The opening song of my first Dead concert was “Touch of Grey.” This was an auspicious beginning. I knew the song from watching MTV as a pre-teen, when it had been instantly catchy to me.
The rest of the concert was very accessible to a Dead novice such as I was. I had a tasting of the band’s catalog by listening a little to my husband’s records, and the band made it easy for me to step into their world that night by playing many of their classic songs, including “Brown-Eyed Women” and “Ramble on Rose.” I was hooked when they broke out Bob Dylan’s “When I Paint My Masterpiece.” My heart was aflutter with the incredible energy of the closing song “Casey Jones” as it climaxed toward a progressively speedy coda that demanded every member of the band to be at the top of his technical game. The encore of Dylan’s “Knockin’ on Heaven’s Door” left me with a spiritual ache of sweet sorrow.
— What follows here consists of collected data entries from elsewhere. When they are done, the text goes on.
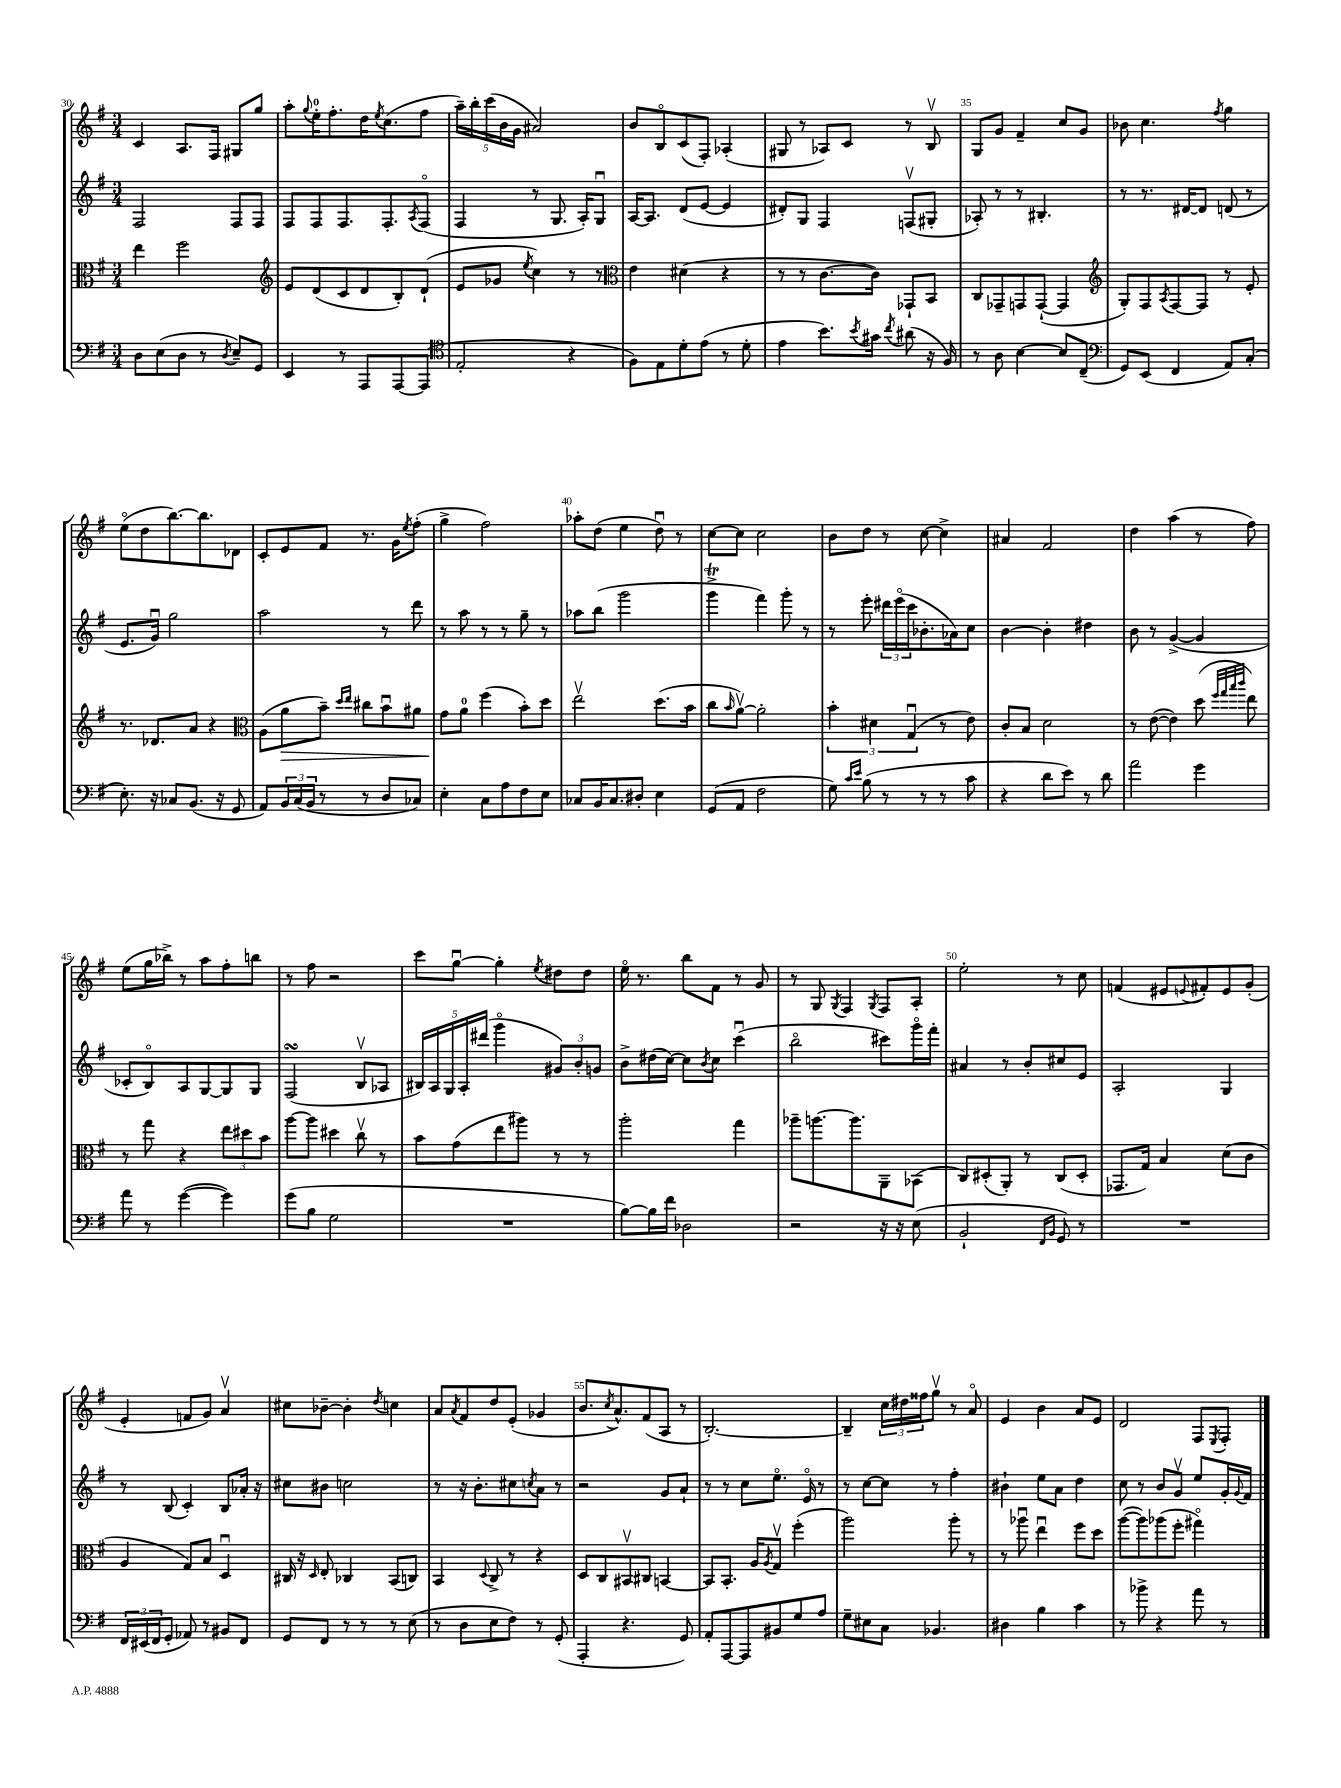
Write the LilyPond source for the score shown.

<<
\new StaffGroup <<
\new Staff = "s0" {
    \clef treble \key g \major \numericTimeSignature \time 3/4
    c'4 a8. fis16 gis8 g''8 |
    a''8-. \appoggiatura { g''8 } e''16-0-. fis''8.-. d''16 \acciaccatura { e''8 } c''8.( fis''8 |
    \tuplet 5/4 { a''16--) b''16-. c'''16( b'16 g'16 } ais'2) |
    b'8 b8\flageolet c'8( fis8-.) aes4-.( |
    gis8 r8 aes8) c'8 r8 b8\upbow |
    g8 g'8 fis'4-- c''8 g'8 |
    bes'8 c''4. \acciaccatura { fis''8 } g''4 |
    e''8\flageolet( d''8 b''8.~) b''8. des'8 |
    c'8-. e'8 fis'8 r8. g'16 \acciaccatura { e''8 } fis''8-.( |
    g''4-> fis''2) |
    aes''8-. d''8( e''4 d''8\downbow) r8 |
    c''8~ c''8 c''2 |
    b'8 d''8 r8 c''8~ c''4-> |
    ais'4 fis'2 |
    d''4 a''4( r8 fis''8) |
    e''8( g''16 bes''16->) r8 a''8 fis''8-. b''8 |
    r8 fis''8 r2 |
    c'''8 g''8~\downbow g''4-. \acciaccatura { e''8 } dis''8 dis''8 |
    e''16\flageolet r8. b''8 fis'8 r8 g'8 |
    r8 g8 \acciaccatura { g8 } fis4 \acciaccatura { g8 } fis8 a8-. |
    e''2-. r8 c''8 |
    f'4( eis'8 \appoggiatura { e'8 } fis'8-.) e'8 g'8-.( |
    e'4-. f'8 g'8) a'4\upbow |
    cis''8 bes'8~-- bes'4-. \acciaccatura { d''8 } c''4 |
    a'8 \acciaccatura { a'8 } fis'8 d''8 e'8-.( ges'4 |
    b'8. \acciaccatura { c''8 } a'8.-^) fis'8( a8 r8 |
    b2.~-.) |
    b4-- \tuplet 3/2 { c''16 dis''16 fisis''16 } g''8\upbow r8 a'8\flageolet |
    e'4 b'4 a'8 e'8 |
    d'2 fis8 \acciaccatura { e8 } fis8-. \bar "|." |
}
\new Staff = "s1" {
    \clef treble \key g \major \numericTimeSignature \time 3/4
    fis2 fis8 fis8 |
    fis8 fis8 fis8. fis8.-. \acciaccatura { a8 } fis8\flageolet( |
    fis4 r8 g8. a16-.) g8\downbow |
    a16~ a8. d'8( e'8~ e'4 |
    dis'8-.) g8 fis4 f8\upbow( gis8-. |
    aes8-.) r8 r8 bis4.-. |
    r8 r8. dis'16~ dis'8 d'8( r8 |
    e'8. g'16\downbow) g''2 |
    a''2 r8 d'''8 |
    r8 a''8 r8 r8 g''8-- r8 |
    aes''8 b''8( g'''2 |
    g'''4->\trill fis'''4) g'''8-. r8 |
    r8 e'''8-. \tuplet 3/2 { dis'''16 e'''16\flageolet( c'''16 } bes'8.-. aes'16) c''8 |
    b'4~ b'4-. dis''4 |
    b'8 r8 g'4~->( g'4 |
    ces'8-. b8\flageolet) a8 g8~ g8 g8 |
    fis2\turn( b8\upbow aes8 |
    \tuplet 5/4 { bis16) a16 g16 a16-. dis'''16( } g'''4\flageolet \tuplet 3/2 { gis'8) b'8-. g'8 } |
    b'8-> dis''16( c''16~) c''8 \acciaccatura { b'8 } c''8 c'''4\downbow( |
    b''2\flageolet cis'''8) g'''16\flageolet fis'''16-. |
    ais'4 r8 b'8-. cis''8 e'8 |
    a2-. g4 |
    r8 b8( c'4-.) b8 aes'16-. r16 |
    cis''8 bis'8 c''2 |
    r8 r16 b'8.-. cis''8 \acciaccatura { c''8 } a'8 r8 |
    r2 g'8 a'8-! |
    r8 r8 c''8 e''8.\flageolet e'16\flageolet r8 |
    r8 c''8~ c''8 r8 fis''4-. |
    bis'4-! e''8 a'8 d''4 |
    c''8 r8 b'8 g'8\upbow e''8 g'16-. \appoggiatura { g'8 } fis'16 \bar "|." |
}
\new Staff = "s2" {
    \clef alto \key g \major \numericTimeSignature \time 3/4
    e''4 fis''2 |
    \clef treble e'8 d'8( c'8 d'8 b8-.) d'8-!( |
    e'8 ges'8 \acciaccatura { e''8 } c''4) r8 r8 |
    \clef alto e'4 dis'4( r4 |
    r8 r8 c'8.~ c'16) ges,8-! b,8 |
    c8 ges,8-- g,8 g,8~-!( g,4 |
    \clef treble g8-.) fis8 \acciaccatura { a8 } fis8~ fis8 r8 e'8-. |
    r8. des'8. a'8 r4 |
    \clef alto a8( a'8\> b'8--) \grace { d''16 e''16 } cis''8 b'8\downbow ais'8 |
    g'8\! a'8-0 fis''4( b'8-.) d''8 |
    e''2\upbow d''8.( b'16 |
    c''8 \grace { b'16 } a'8~\upbow) a'2-. |
    \tuplet 3/2 { b'4-. dis'4 g4\downbow( } r8 e'8) |
    c'8-. b8 d'2 |
    r8 e'8~( e'4) d''8( \grace { fis''32 g''32 b''32 c'''32 } e''8) |
    r8 g''8 r4 \tuplet 3/2 { e''8 dis''8 b'8 } |
    a''8~ a''8 dis''4 c''8\upbow r8 |
    b'8 g'8( e''8 ais''8) r8 r8 |
    a''2-. g''4 |
    aes''8-- a''8.~ a''8. a,8-- bes,8( |
    c8) dis8-.( a,8-.) r8 c8( dis8-. |
    ges,8. g16) b4 d'8( c'8 |
    a4 g8) b8 d4\downbow |
    cis16 r16 \grace { d16 } e8-. ces4 b,8( c8) |
    b,4 \appoggiatura { d8 } c8-> r8 r4 |
    d8 c8 bis,8\upbow cis8 b,4~ |
    b,8 b,8.-. a16 \acciaccatura { a8 } g8\upbow fis''4-.( |
    a''2) a''8-. r8 |
    r8 aes''8\downbow e''4\downbow fis''8 d''8 |
    a''8~( a''8) aes''8( fis''8-. gis''4\flageolet) \bar "|." |
}
\new Staff = "s3" {
    \clef bass \key g \major \numericTimeSignature \time 3/4
    d8 e8( d8 r8 \acciaccatura { d8 } e8--) g,8 |
    e,4 r8 a,,8 a,,8~ a,,8( |
    \clef tenor e2-. r4 |
    fis8) e8 d'8-. e'8( r8 d'8-. |
    e'4 b'8.) \acciaccatura { b'8 } gis'16 \acciaccatura { c''8 } ais'8( r16 fis16) |
    r8 a8 b4~ b8 c8--( |
    \clef bass g,8) e,8( fis,4 a,8) c8-.( |
    e8.-.) r16 ces8 b,8.( r16 g,8 |
    a,8) \tuplet 3/2 { b,16 c16( b,16 } r8 r8 d8 ces8) |
    e4-. c8 a8 fis8 e8 |
    ces8 b,16 ces8. dis8-. e4 |
    g,8( a,8 fis2 |
    g8) \grace { c'16 e'16 } b8( r8 r8 r8 c'8 |
    r4 d'8 e'8) r8 d'8 |
    a'2 g'4 |
    a'8 r8 g'4~( g'4) |
    g'8( b8 g2 |
    R2. |
    b8~) b16 fis'16 des2 |
    r2 r16 r16 e8( |
    b,2-! \grace { fis,16 b,16 } g,8) r8 |
    R2. |
    \tuplet 3/2 { fis,16 eis,16( fis,16 } g,8-. aes,8) r8 bis,8 fis,8 |
    g,8 fis,8 r8 r8 r8 e8( |
    r8 d8 e8 fis8) r8 g,8-.( |
    a,,4-. r4. g,8) |
    a,8-. a,,8~ a,,8 bis,8 g8 a8 |
    g8-- eis8 c8 bes,4. |
    dis4 b4 c'4 |
    r8 bes'8-> r4 a'8 r8 \bar "|." |
}
>>
>>
\layout { \context { \Score currentBarNumber = #30 \override BarNumber.break-visibility = ##(#f #t #t) barNumberVisibility = #(every-nth-bar-number-visible 5) } }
Previously, I hadn’t thought of Mayer as a serious artist, but he dispelled my misconception by showing his mastery of the guitar that night. I couldn’t believe how well he played: the fiery energy, the intuition to fit the moods of the music, the stamina for jamming, the technical cleanliness, and, most importantly, the soul. I looked intently at his hands on the fretboard so I could learn from him. He inspired me to practice more on guitar.
Naturally, after my first Dead concert, I started studying their catalog and wanted to go to more shows. Now, we typically attend both nights when the band plays at a venue (standard Deadhead practice).
From these concerts, I discovered that the Dead’s following is unique in carrying on the hippie ethos of peace and love and community from the ‘60s. A Dead concert is an all-day affair. People pull into the parking lot hours early to hang. Lawn chairs and grills come out. Dogs wander with their owners. Strangers chat and share stories and food and drinks. And there’s always Shakedown Street, a vendor area named after a Dead song; it’s small-scale capitalism with hippie good vibes.
In 2019, we built an epic trip around Dead & Company’s summer tour. We saw the band both nights at the Shoreline Amphitheatre in Mountain View, California, before embarking on a road trip up Highway 101 to witness dramatic stretches of America’s coastline. We hiked more than 20 miles through redwood forests and drove and walked beside the mighty Pacific Ocean. We made our way eventually to the Gorge in Washington, where we stood atop a cliff over the Columbia River, in search of America.